Swift: Positive things have sprouted out of year since divorce

So it’s been one year.

It has been 365 days (plus change) since I first learned my marriage was over. In some ways, I can’t believe this time has passed.

In other ways, I feel like I’ve crammed a decade of experiences into one slender fragment of time. In the past 12 months, I’ve experienced as much joy as I have pain, as much liberty as I have fear, as much growth as I have isolation.

In efforts to avoid becoming The Official Divorce Columnist of North Dakota and All Contiguous States, I have tried to avoid divorce topics of late.

Especially after receiving a letter that said I was a spineless and self-pitying whiner who was no longer funny. I get it. There are certainly those people out there who feel like they signed up for an episode of “Modern Family” and instead experienced a marathon of “Shameless.”

But don’t worry. This won’t be a sad monologue of woe. Instead, I’d like to talk about the good stuff that has sprouted out of the past year.

Prior to this, my whole life had been about avoiding pain. But lately, I’ve had no choice but to embrace it. And as much as I hate to admit it, I’ve grown so much more from the hurtful stuff than I did from maintenance mode.

One of the best byproducts of this divorce is the amount of positive support I’ve received. Strangers have approached me in grocery stores to tell me, “I’ve been through the same thing.”

Community members have sent me beautiful, thoughtful, empathetic emails or Facebook messages. A close circle of women friends have made me laugh harder than I thought was humanly possible. A family has stood by me and coached me through the late-night phone calls. Perhaps naively, perhaps foolishly, I showed these people my broken places, and they still liked, or even loved, me.

In many ways, I have been reborn. I had been a zombie – sleepwalking through life, filled with uncertainty and self-loathing. My life had become a living testimony to “good enough.” If I had to write a mission statement back then, it might have read: “To survive.”

Today, that has changed. I am rediscovering the girl who had many opinions, who liked to give dinner parties, who loved the Pixies and independent films. I became the person who again sang along to the radio, bought an impractical, bright-green couch and stopped apologizing for saying the wrong thing.

In many ways, the tough lessons of divorce forced me to grow up. I could no longer blame someone else for my unhappiness. I could no longer expect someone else to do things I didn’t want to do, like fill out the tax forms or balance the budget.

I had to do three things that seemed simple but were actually so difficult: act like an adult, accept the circumstances of my life and be responsible for my own happiness – even if the latter actually required reaching out to others.

And, as always, there was a payoff. I found out I was incredibly resilient and could endure much more than I ever thought possible. I realized I did not “have” to be a wife, a pillar of stoicism or a workaholic who was defined by labels.

This is not to say single life has been a cake walk. I have struggled with everything from how to fix a printer to the terror of navigating a first date. But many times – not every time – I have eventually felt the confidence boost of accomplishment.
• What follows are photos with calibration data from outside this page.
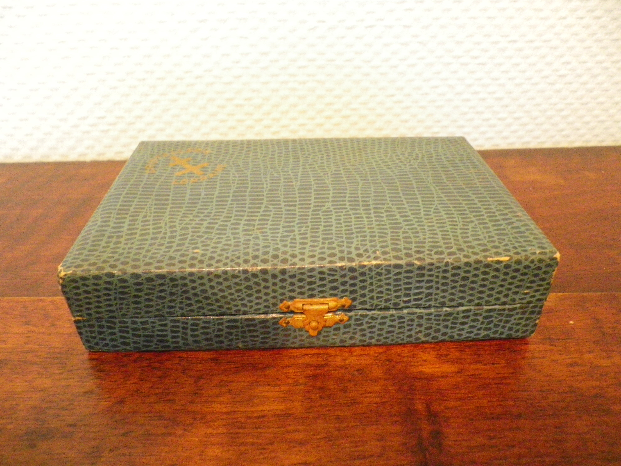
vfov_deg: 49.7
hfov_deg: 63.4
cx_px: 310
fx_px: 502
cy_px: 233
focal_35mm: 28
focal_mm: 4.9
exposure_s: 1/8
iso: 800
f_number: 2.6
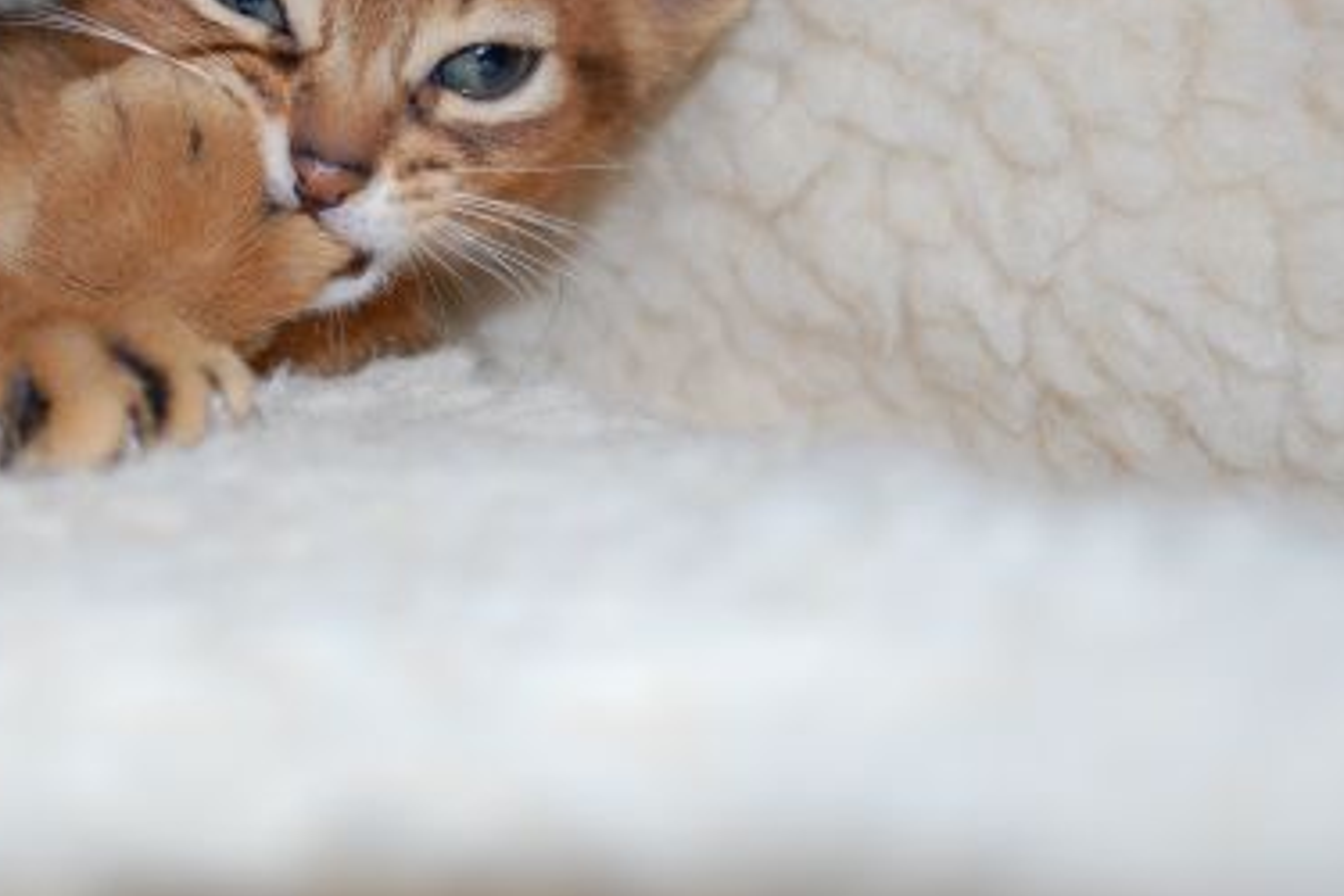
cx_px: 333
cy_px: 188
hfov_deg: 27.7
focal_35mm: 72
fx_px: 2688
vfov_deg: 18.8
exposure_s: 1/60
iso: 360
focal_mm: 30
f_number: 4.8
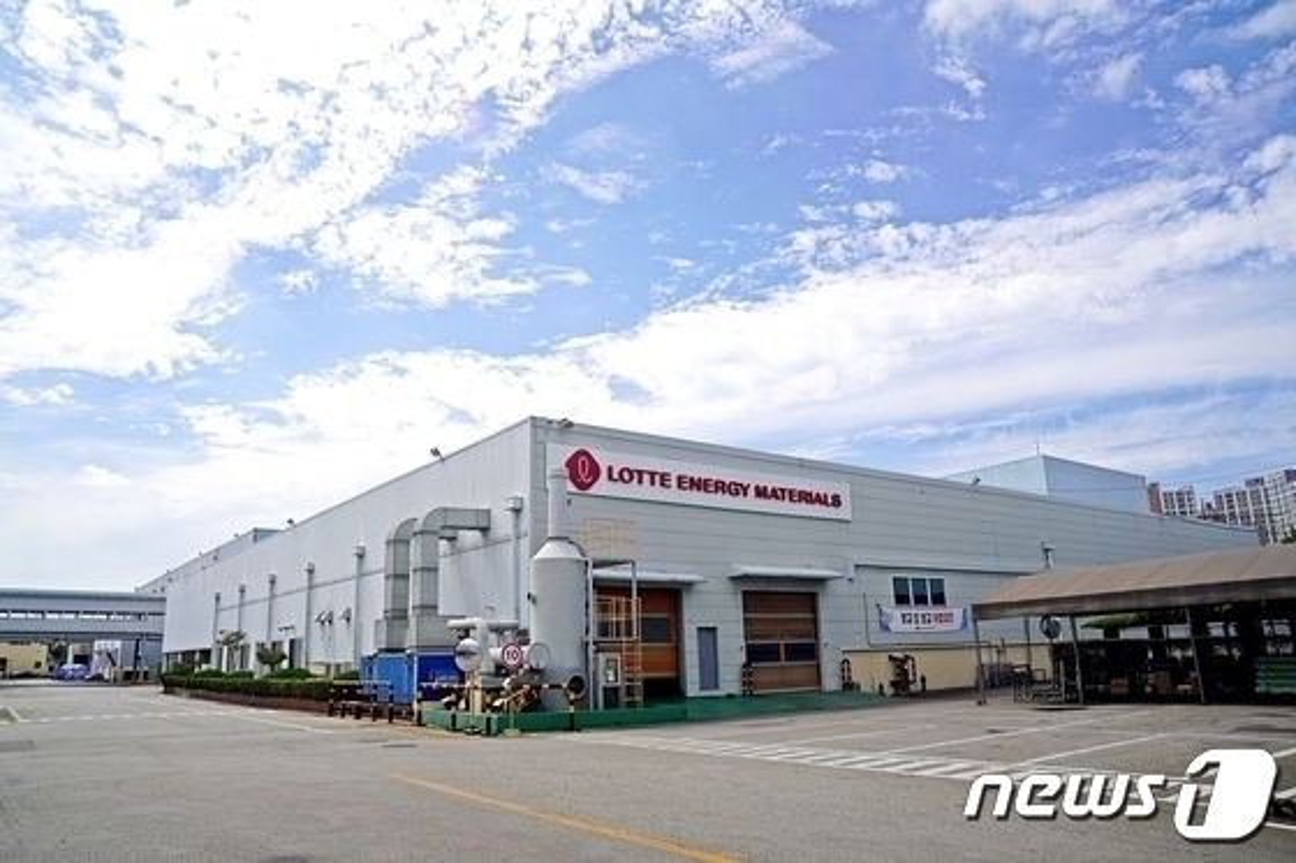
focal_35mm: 25
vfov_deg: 51.3
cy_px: 432
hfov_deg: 71.5
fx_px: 900
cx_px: 648
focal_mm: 25
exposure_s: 1/250
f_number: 10
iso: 100
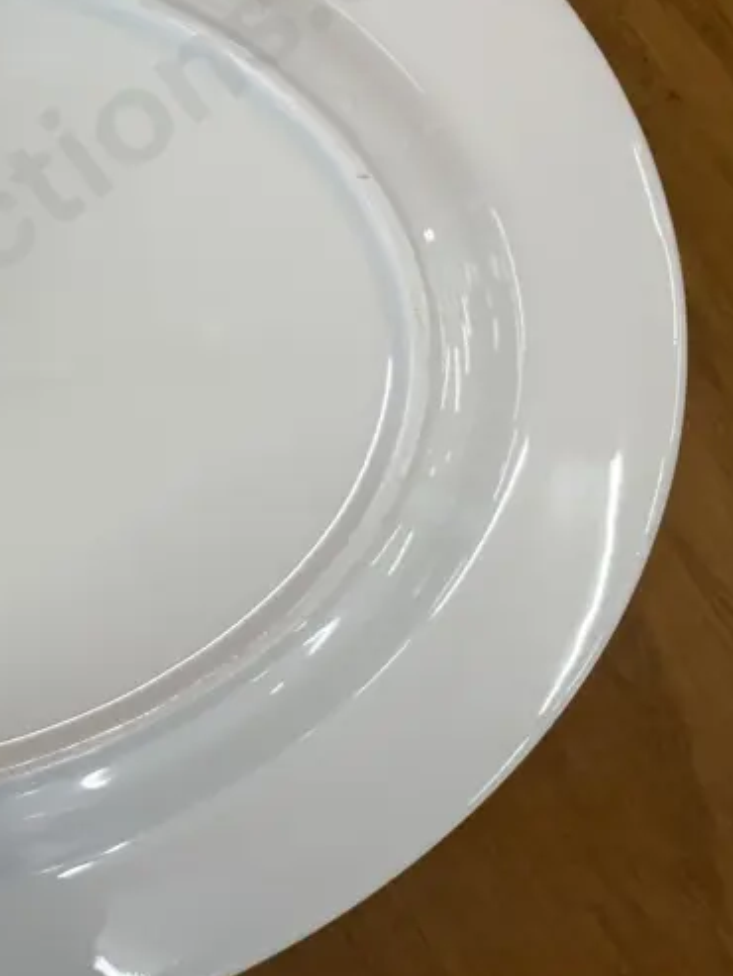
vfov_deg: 35.4
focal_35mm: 54
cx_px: -214
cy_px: 386
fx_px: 1524
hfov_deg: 23.9
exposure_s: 1/100
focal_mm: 4.25
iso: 32
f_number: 1.8
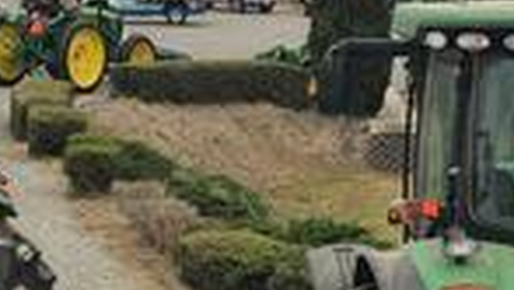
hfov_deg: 16.7
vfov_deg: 9.5
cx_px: 379
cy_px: 164
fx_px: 1746
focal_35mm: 128
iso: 20
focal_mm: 3.99
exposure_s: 1/207
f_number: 1.8
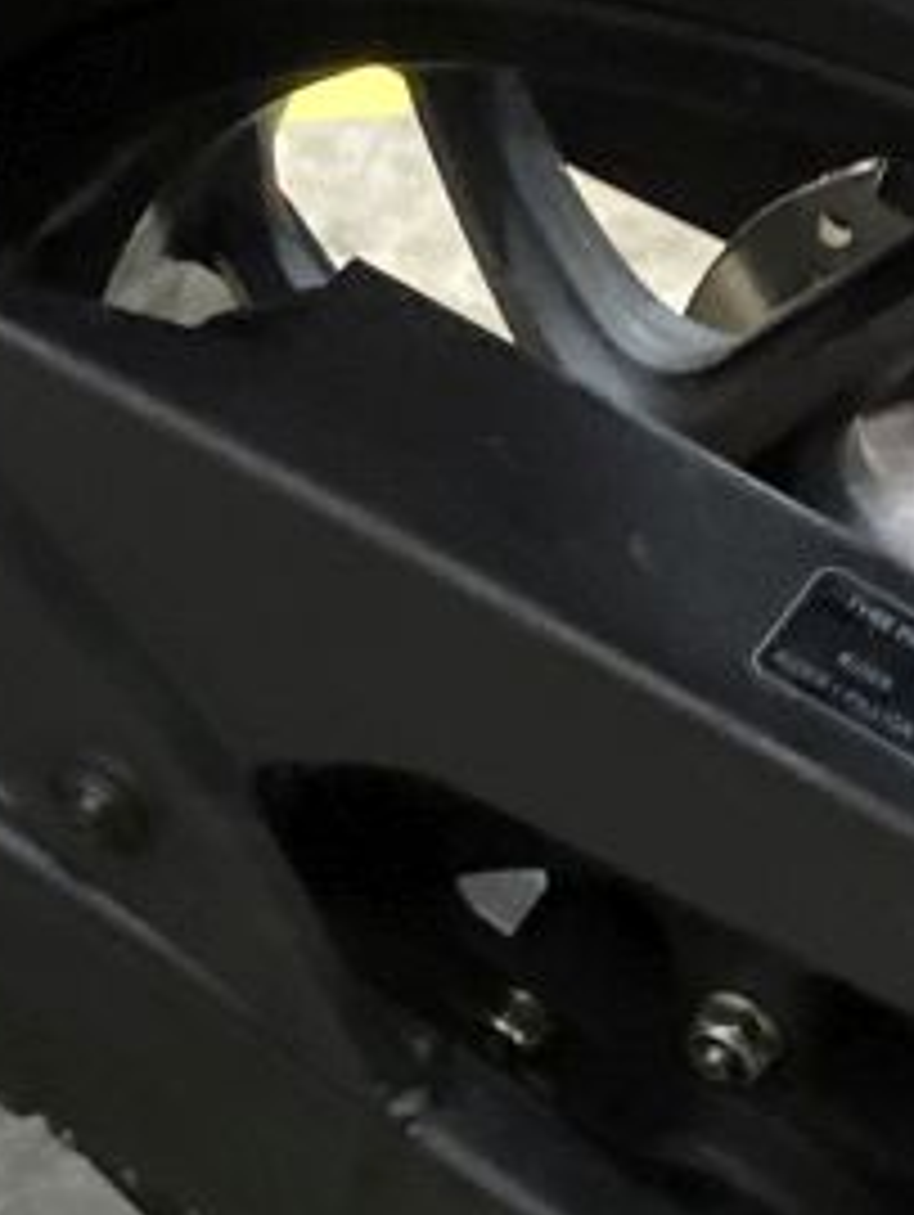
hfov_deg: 14.4
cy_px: 673
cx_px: 806
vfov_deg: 19.2
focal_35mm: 102
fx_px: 3585
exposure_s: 1/25
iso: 800
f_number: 1.8
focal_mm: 4.25
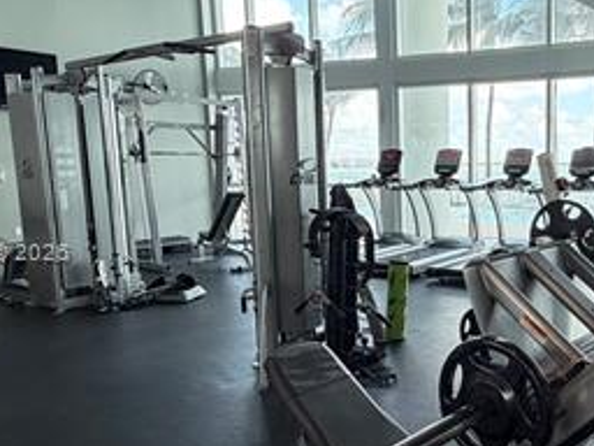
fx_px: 601
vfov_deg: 40.6
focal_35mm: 35
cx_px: 494
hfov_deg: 48.9
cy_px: 253
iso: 100
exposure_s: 1/121
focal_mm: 2.22
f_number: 2.2
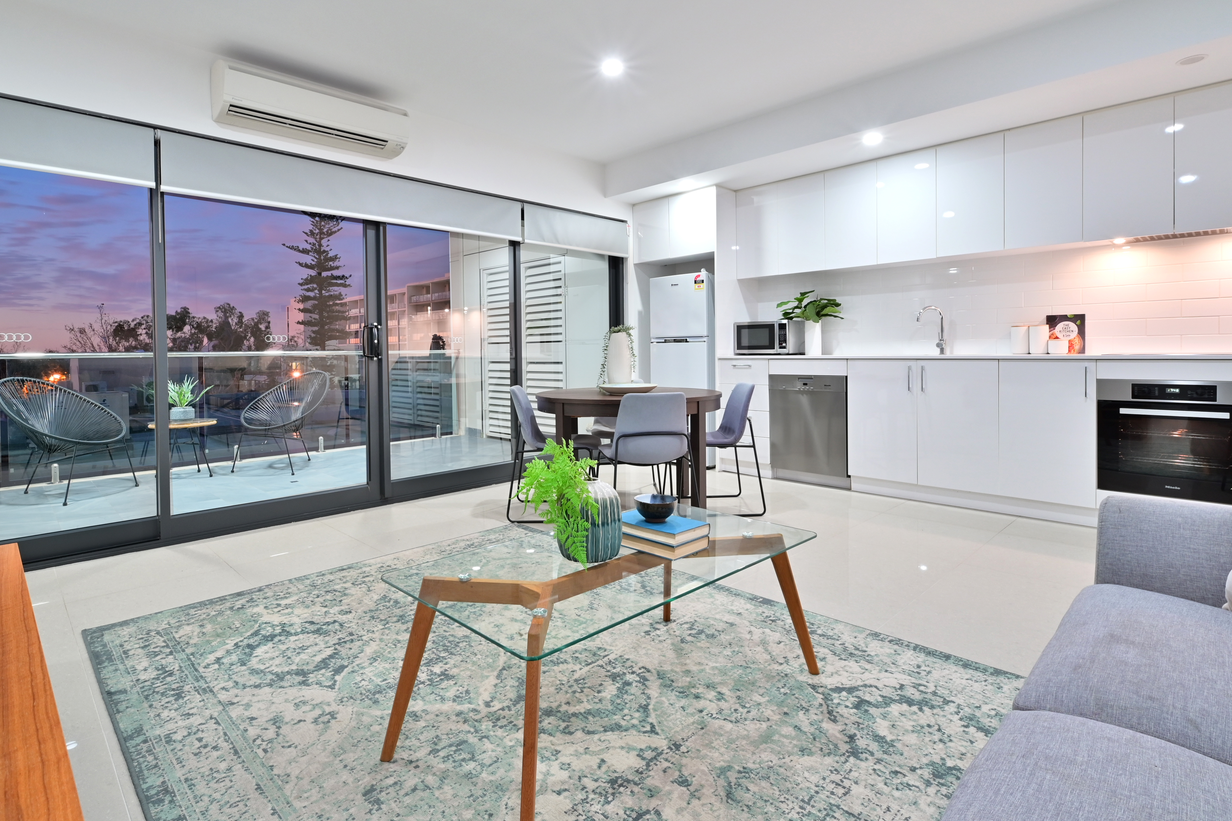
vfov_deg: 67.1
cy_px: 357
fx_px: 616
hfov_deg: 89.9
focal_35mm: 18
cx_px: 586
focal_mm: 14
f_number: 11
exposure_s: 1/1.5
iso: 280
Yes, I probably would have rather been someone whose marriage worked. But, in my case anyway, I needed to figure out how to make my own life work. I’m a long way from figuring out the perfect formula.

I still sometimes spend money irresponsibly, make questionable decisions and procrastinate. I could teach a master class on The Art of Fruitless Rumination. I waste too much time zoning out on the couch and tend to complain rather than take action.

But I am so much more present in my life than I have been in years. I am not constantly trapped in my brain, agonizing over yesterday or predicting disaster in tomorrow. I can sometimes look at the present moment, the life I’m living now, and appreciate it for what it is.

As Brene Brown, author of the inspiring “Daring Greatly,” a book on the importance of vulnerability, has said: “Only when we are brave enough to explore the darkness will we discover the infinite power of our light.”